**INFORMATION PROVIDED:**
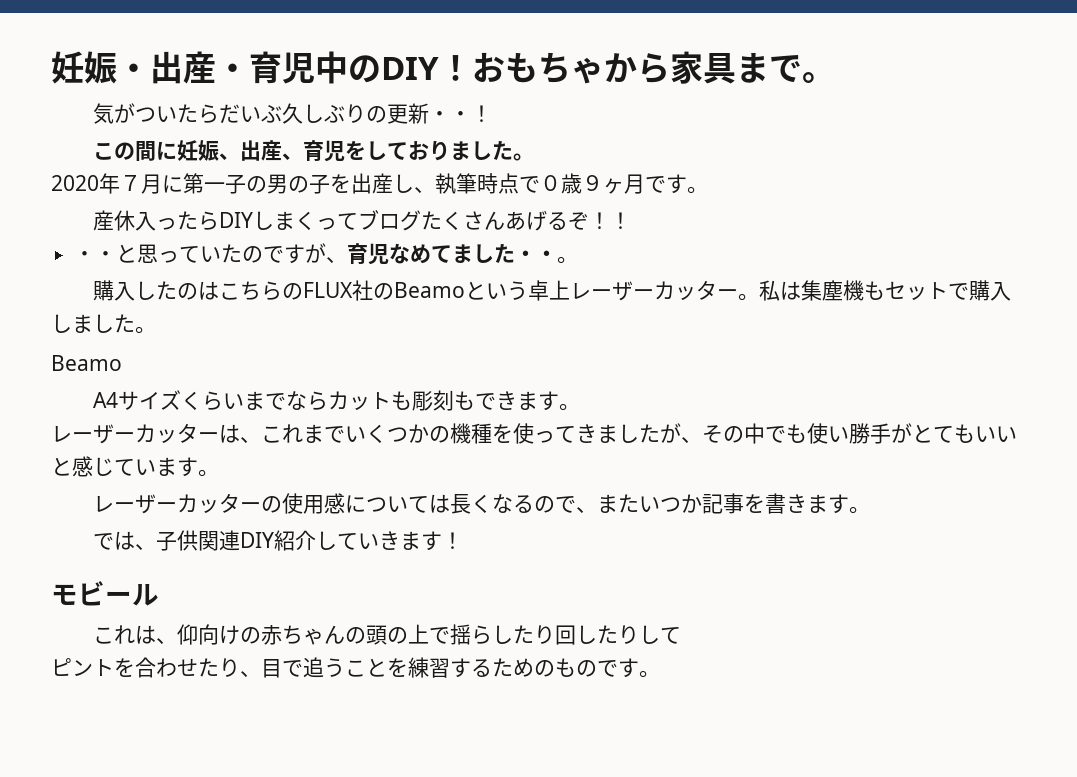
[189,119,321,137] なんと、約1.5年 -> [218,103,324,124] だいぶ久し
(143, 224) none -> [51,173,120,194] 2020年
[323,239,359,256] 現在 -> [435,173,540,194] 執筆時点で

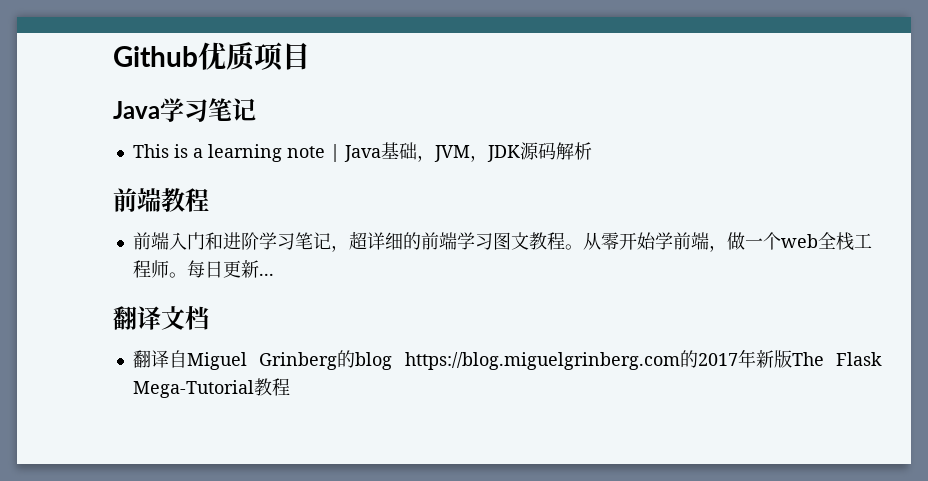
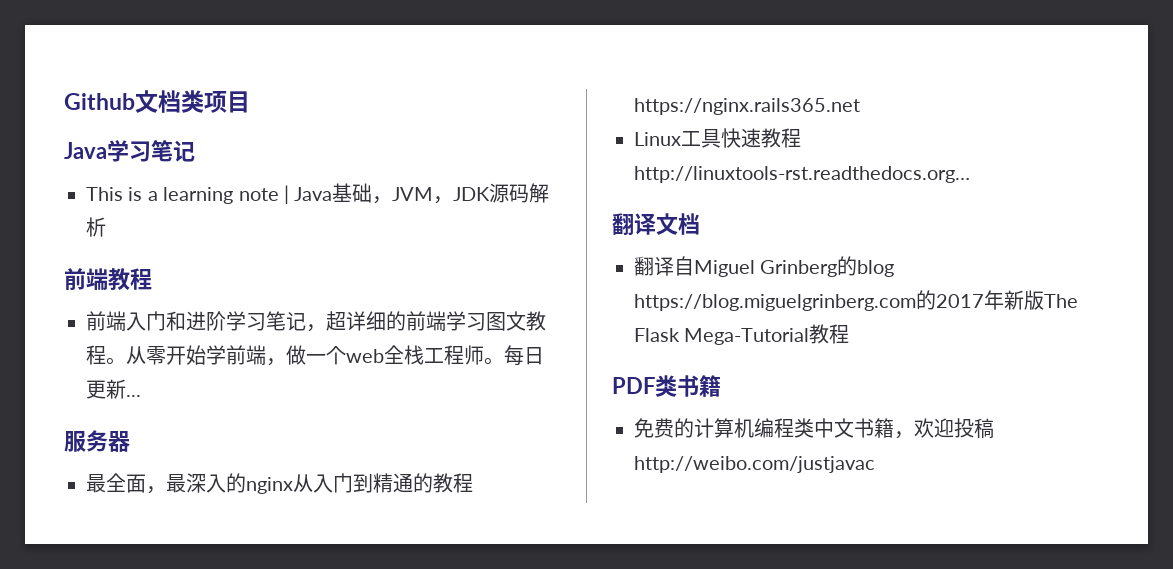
[198,42,254,70] 优质 -> [135,90,204,113] 文档类
(274, 274) none -> [64,430,130,452] [86,473,473,494] [634,98,860,115] [634,128,801,148] [634,166,970,183] // 服务器 // 最全面，最深入的nginx从入门到精通的教程https://nginx.rails365.net // Linux工具快速教程http://linuxtools-rst.readthedocs.org…
(290, 387) none -> [612,375,721,397] [634,418,994,439] [634,456,875,473] // PDF类书籍 // 免费的计算机编程类中文书籍，欢迎投稿http://weibo.com/justjavac

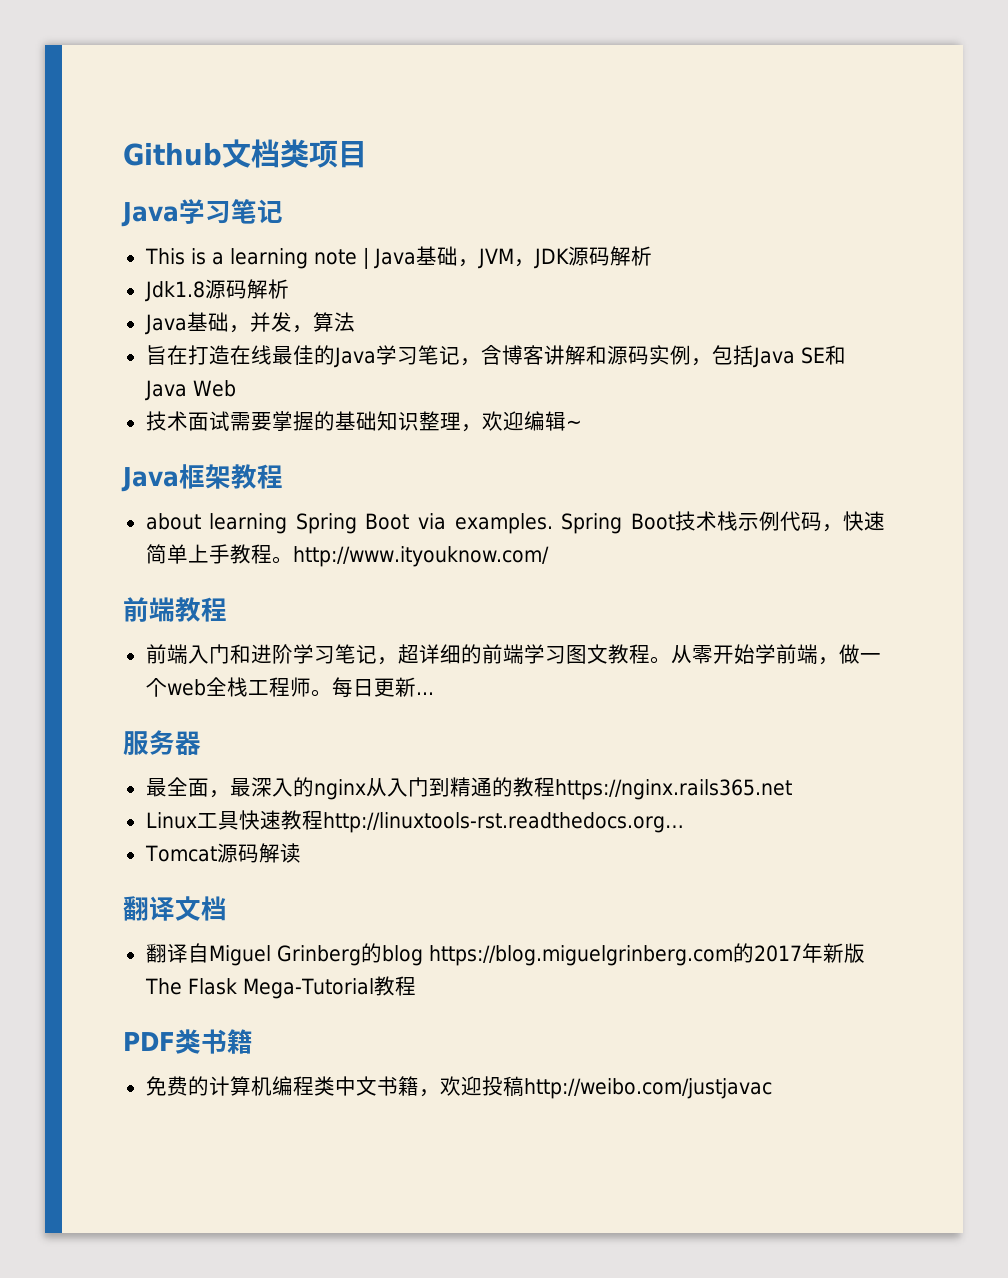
(106, 227) none -> [144,279,289,302] [144,312,355,335] [145,345,846,368] [144,380,236,401] [145,411,582,432] [121,464,283,492] [145,511,886,534] [145,544,550,567] // Jdk1.8源码解析 // Java基础，并发，算法 // 旨在打造在线最佳的Java学习笔记，含博客讲解和源码实例，包括Java SE和Java Web // 技术面试需要掌握的基础知识整理，欢迎编辑~ // Java框架教程 // about learning Spring Boot via examples. Spring Boot技术栈示例代码，快速简单上手教程。http://www.ityouknow.com/
(970, 174) none -> [144,843,301,863] // Tomcat源码解读

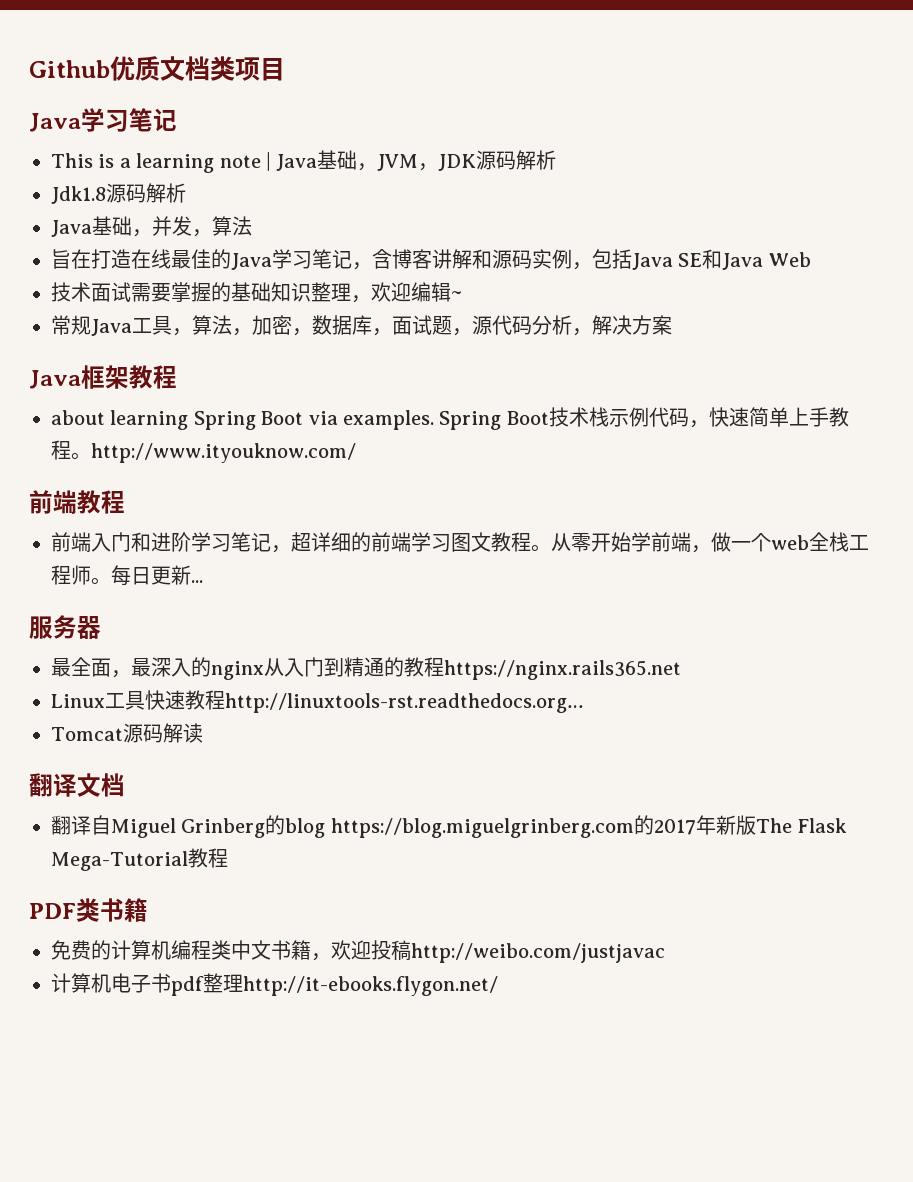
(222, 154) none -> [110,56,160,81] 优质
(582, 424) none -> [51,315,672,336] // 常规Java工具，算法，加密，数据库，面试题，源代码分析，解决方案
(772, 1088) none -> [51,973,498,996] // 计算机电子书pdf整理http://it-ebooks.flygon.net/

**TASK REQUIREMENTS:** Without the pictures, return the listing above from its first line through the line that has "[198,42,254,70] 优质 -> [135,90,204,113] 文档类".

**RESULT OF THE EXERCISE:**
[189,119,321,137] なんと、約1.5年 -> [218,103,324,124] だいぶ久し
(143, 224) none -> [51,173,120,194] 2020年
[323,239,359,256] 現在 -> [435,173,540,194] 執筆時点で

[198,42,254,70] 优质 -> [135,90,204,113] 文档类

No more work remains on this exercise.